Entreprises

Le gouvernement annonce une baisse programmée de la surtaxe sur les grandes entreprises en 2027

Le Premier ministre Sébastien Lecornu indique que la contribution exceptionnelle sur les bénéfices des grandes entreprises sera réduite dans le cadre du Budget 2027, après deux années de dispositif et des rendements estimés à plusieurs milliards d'euros.

Le gouvernement annonce une baisse programmée de la surtaxe sur les grandes entreprises en 2027
©Illustration IA Antoine Rivière / renseignementeconomique.fr

Le Premier ministre Sébastien Lecornu a annoncé, dans une lettre adressée aux entrepreneurs et relayée sur X, l'intention de réduire en 2027 la contribution exceptionnelle à l'impôt sur les sociétés qui pèse sur les grands groupes. Mis en place dans le cadre du Budget 2025 et reconduit pour 2026, ce mécanisme avait été présenté comme temporaire et « exceptionnel ».

Les chiffres et le périmètre

La surtaxe s'applique aux sociétés dont le chiffre d'affaires dépasse un certain seuil. Selon les règles successives mises en œuvre :

  • seuil initial : 1 milliard d'euros de chiffre d'affaires (Budget 2025) ;
  • seuil révisé pour 2026 : 1,5 milliard d'euros ;
  • taux de la contribution : 20,6% pour les groupes réalisant moins de 3 milliards d'euros de CA et 41,2% au‑delà.

Concrètement, pour les entreprises concernées, l'effet est une augmentation du taux d'impôt sur les sociétés qui fait passer le taux apparent de 25,0% à 30,1% ou 35,3% selon le niveau de chiffre d'affaires, d'après les calculs publiés par des spécialistes du sujet.

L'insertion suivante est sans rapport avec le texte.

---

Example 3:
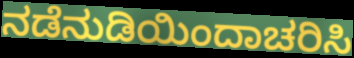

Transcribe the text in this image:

ನಡೆನುಡಿಯಿಂದಾಚರಿಸಿ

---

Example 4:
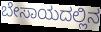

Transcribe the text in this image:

ಬೇಸಾಯದಲ್ಲಿನ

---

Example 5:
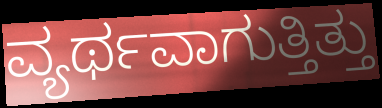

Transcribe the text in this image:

ವ್ಯರ್ಥವಾಗುತ್ತಿತ್ತು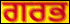
ਗਰਭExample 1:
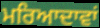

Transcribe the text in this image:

ਮਰਿਆਦਾਵਾਂ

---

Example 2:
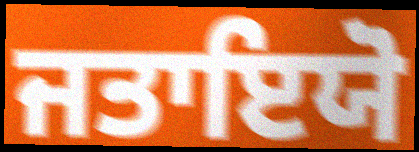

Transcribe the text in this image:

ਜਤਾਇਯੋ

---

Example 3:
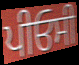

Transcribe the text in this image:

ਪੀਓਸੀ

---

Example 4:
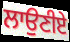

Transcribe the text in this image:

ਲਾਉਣੀਏ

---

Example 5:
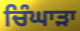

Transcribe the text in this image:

ਚਿੰਘਾੜਾ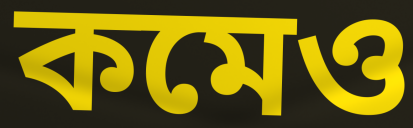
কমেও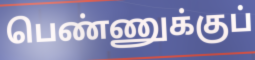
பெண்ணுக்குப்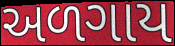
અળગાયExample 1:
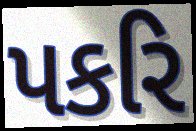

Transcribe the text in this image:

પકરિ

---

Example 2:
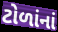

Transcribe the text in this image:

ટોળાંનાં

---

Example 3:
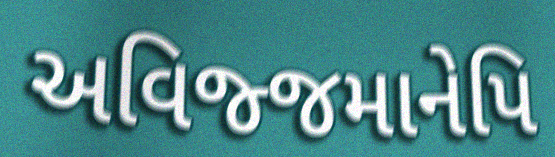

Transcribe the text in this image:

અવિજ્જમાનેપિ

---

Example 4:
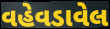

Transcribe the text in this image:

વહેવડાવેલ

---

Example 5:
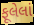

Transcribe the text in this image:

ફૂલેલાંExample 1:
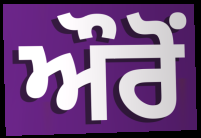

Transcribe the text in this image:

ਔਰੋਂ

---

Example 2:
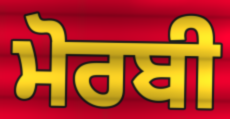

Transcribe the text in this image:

ਮੋਰਬੀ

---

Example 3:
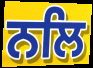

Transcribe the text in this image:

ਨਲਿ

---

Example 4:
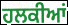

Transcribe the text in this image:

ਹਲਕੀਆਂ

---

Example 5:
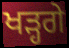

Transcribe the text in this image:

ਖੜ੍ਹਗੇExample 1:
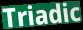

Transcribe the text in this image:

Triadic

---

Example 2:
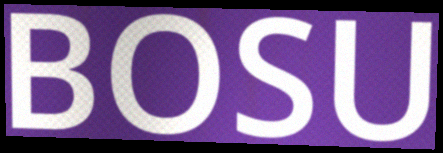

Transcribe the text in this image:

BOSU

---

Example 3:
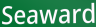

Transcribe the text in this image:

Seaward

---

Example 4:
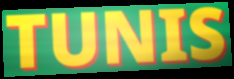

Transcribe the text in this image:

TUNIS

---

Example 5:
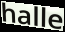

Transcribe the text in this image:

halle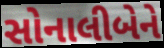
સોનાલીબેનેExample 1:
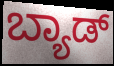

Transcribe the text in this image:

ಬ್ಯಾಡ್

Seuil de CATaux additionnelTaux effectif d'IS
< 3 Md€20,6%30,1% (vs 25,0%)
>= 3 Md€41,2%35,3% (vs 25,0%)

Rendements et impact budgétaire

Le rendement prévisionnel de cette contribution avait été évalué à 8 milliards d'euros pour 2025 dans l'annexe au projet de loi de finances 2026. Pour 2026, les calculs disponibles indiquent un rendement attendu proche de 7,3 milliards d'euros. Parmi les contributeurs, plusieurs groupes du CAC 40 sont concernés ; LVMH figurait, selon des éléments publiés, comme le plus important payeur avec une contribution substantielle.

Ce que signifie l'annonce

Dans sa lettre, le chef du gouvernement motive la décision par le caractère exceptionnel initial du dispositif :

« Elle répondait à une situation exceptionnelle: ce qui est exceptionnel doit rester exceptionnel. »

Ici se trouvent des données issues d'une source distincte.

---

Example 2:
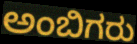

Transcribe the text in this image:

ಅಂಬಿಗರು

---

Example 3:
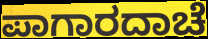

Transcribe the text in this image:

ಪಾಗಾರದಾಚೆ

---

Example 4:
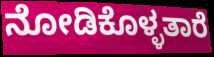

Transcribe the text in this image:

ನೋಡಿಕೊಳ್ಳತಾರೆ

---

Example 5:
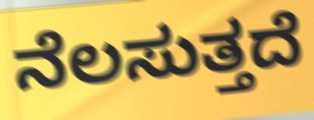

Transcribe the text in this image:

ನೆಲಸುತ್ತದೆ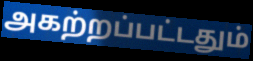
அகற்றப்பட்டதும்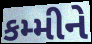
કમ્મીને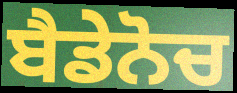
ਬੈਡੇਨੋਚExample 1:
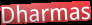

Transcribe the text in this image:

Dharmas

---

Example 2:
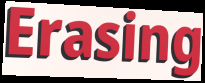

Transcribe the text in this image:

Erasing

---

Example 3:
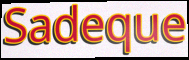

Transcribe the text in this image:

Sadeque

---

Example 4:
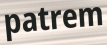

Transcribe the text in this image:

patrem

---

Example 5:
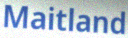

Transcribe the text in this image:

MaitlandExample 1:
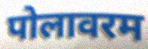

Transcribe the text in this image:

पोलावरम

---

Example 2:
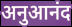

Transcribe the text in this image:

अनुआनंद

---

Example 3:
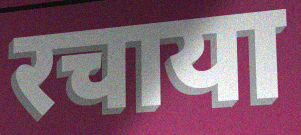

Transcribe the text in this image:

रचाया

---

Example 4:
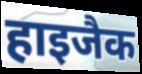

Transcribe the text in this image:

हाइजैक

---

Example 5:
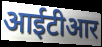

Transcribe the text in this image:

आईटीआर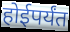
होईपर्यंत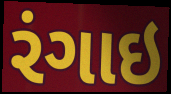
રંગાઇ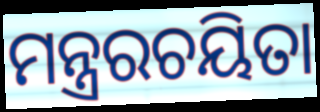
ମନ୍ତ୍ରରଚୟିତାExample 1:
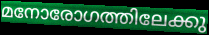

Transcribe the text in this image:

മനോരോഗത്തിലേക്കു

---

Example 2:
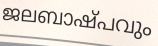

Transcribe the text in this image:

ജലബാഷ്പവും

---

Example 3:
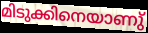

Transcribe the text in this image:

മിടുക്കിനെയാണു്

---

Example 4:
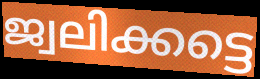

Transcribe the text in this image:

ജ്വലിക്കട്ടെ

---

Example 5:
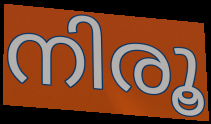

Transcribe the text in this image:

നിരൂ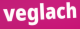
veglach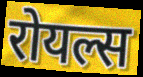
रोयल्स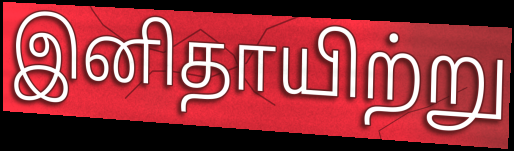
இனிதாயிற்றுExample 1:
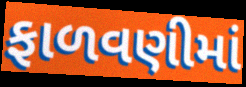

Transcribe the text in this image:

ફાળવણીમાં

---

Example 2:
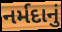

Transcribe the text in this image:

નર્મદાનું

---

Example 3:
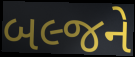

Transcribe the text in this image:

બલ્જને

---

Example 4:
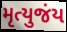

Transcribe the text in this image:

મૃત્યુજંય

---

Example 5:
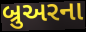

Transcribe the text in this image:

બ્રુઅરનાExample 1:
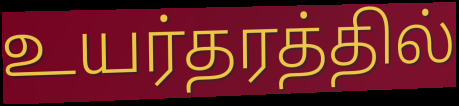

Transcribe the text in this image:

உயர்தரத்தில்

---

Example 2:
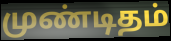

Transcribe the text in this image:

முண்டிதம்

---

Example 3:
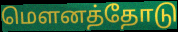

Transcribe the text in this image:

மௌனத்தோடு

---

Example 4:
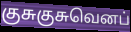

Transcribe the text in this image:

குசுகுசுவெனப்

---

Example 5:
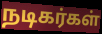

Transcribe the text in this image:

நடிகர்கள்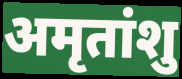
अमृतांशु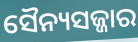
ସୈନ୍ୟସଜ୍ଜାରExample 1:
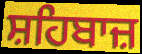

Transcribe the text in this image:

ਸ਼ਹਿਬਾਜ਼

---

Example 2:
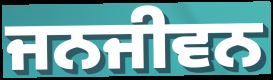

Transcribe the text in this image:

ਜਨਜੀਵਨ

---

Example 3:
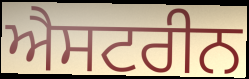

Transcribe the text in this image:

ਐਸਟਰੀਨ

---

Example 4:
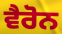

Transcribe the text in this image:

ਵੈਰੋਨ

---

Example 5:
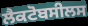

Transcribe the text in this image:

ਲੈਕਟੋਬਸੀਲਸ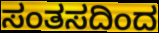
ಸಂತಸದಿಂದ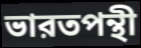
ভারতপন্থী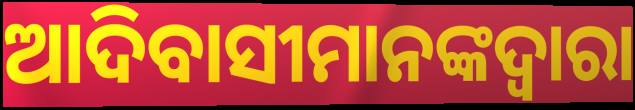
ଆଦିବାସୀମାନଙ୍କଦ୍ୱାରା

En annonçant que « le Budget 2027 reposera d'abord sur la stabilité fiscale » et qu'« il n'y aura pas d'impôt nouveau », le Premier ministre envoie un signal aux entreprises sur l'intention de rassurer le climat fiscal tout en préparant une réduction de la surtaxe. Pour les grands groupes, cela représente une perspective de baisse de la pression fiscale à horizon 2027, susceptible d'améliorer la trésorerie et la capacité d'investissement si la mesure est effectivement aménagée.

Conséquences pour les entreprises, les salariés et les finances publiques

Pour les entreprises concernées, une diminution ou une suppression progressive de la surtaxe allégerait le coût fiscal et pourrait influer sur les décisions d'investissement et de rémunération. Pour les salariés, l'impact est indirect : une marge fiscale plus large peut favoriser l'emploi ou la revalorisation salariale, mais cela dépendra des décisions des groupes et du contexte macroéconomique.

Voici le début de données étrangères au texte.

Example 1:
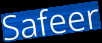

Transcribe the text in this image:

Safeer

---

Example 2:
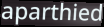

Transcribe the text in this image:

aparthied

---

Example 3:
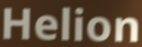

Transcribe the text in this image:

Helion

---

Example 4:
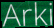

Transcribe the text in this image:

Arki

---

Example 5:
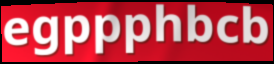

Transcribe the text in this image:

egppphbcb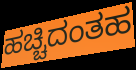
ಹಚ್ಚಿದಂತಹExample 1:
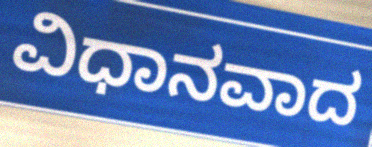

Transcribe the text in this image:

ವಿಧಾನವಾದ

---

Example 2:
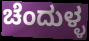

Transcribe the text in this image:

ಚೆಂದುಳ್ಳ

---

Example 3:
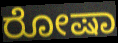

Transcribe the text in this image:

ರೋಷಾ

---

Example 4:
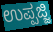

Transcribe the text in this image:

ಉಪ್ಪಜ್ಜಿ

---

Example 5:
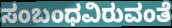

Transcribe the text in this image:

ಸಂಬಂಧವಿರುವಂತೆ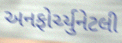
અનફોર્ચ્યુનેટલીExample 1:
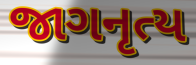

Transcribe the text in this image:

જાગનૃત્ય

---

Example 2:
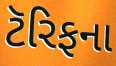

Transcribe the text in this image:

ટૅરિફના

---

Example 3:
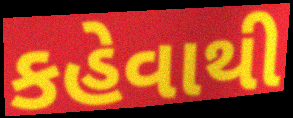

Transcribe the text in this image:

કહેવાથી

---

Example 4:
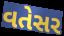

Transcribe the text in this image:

વતેસર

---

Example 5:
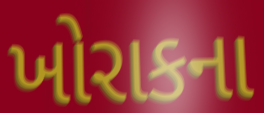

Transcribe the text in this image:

ખોરાકનાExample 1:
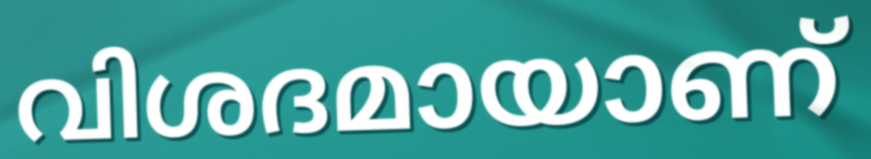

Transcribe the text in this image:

വിശദമായാണ്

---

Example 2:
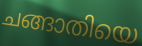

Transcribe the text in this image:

ചങ്ങാതിയെ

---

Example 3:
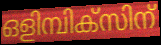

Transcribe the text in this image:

ഒളിമ്പിക്സിന്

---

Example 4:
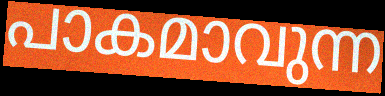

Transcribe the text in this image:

പാകമാവുന്ന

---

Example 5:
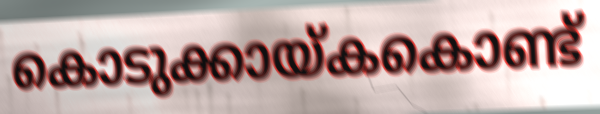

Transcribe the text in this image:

കൊടുക്കായ്കകൊണ്ട്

Pour l'État, la réduction de la contribution devra être compensée par des économies, une hausse d'autres recettes ou un ajustement du déficit public. Les recettes exceptionnelles engrangées en 2025 et 2026 — plusieurs milliards d'euros — auront réduit temporairement le besoin de financement, et leur contraction en 2027 soulèvera une question de trajectoire budgétaire.

Enjeux politiques et calendrier

L'annonce intervient dans un contexte politique où la fiscalité des grandes entreprises est un sujet de débat entre attractivité économique et justice fiscale. La confirmation de la réduction effective ne sera connue que lors de la présentation du Budget 2027, où seront précisés taux, périmètres et calendrier de retrait éventuel. D'ici là, les directions financières et les investisseurs surveilleront les arbitrages pour ajuster leurs prévisions.

Reste que le message gouvernemental est clair : après deux années de surtaxe qualifiée d'« exceptionnelle », l'exécutif entend remettre au centre la stabilité fiscale pour l'année 2027, tout en évitant d'instaurer de nouveaux prélèvements.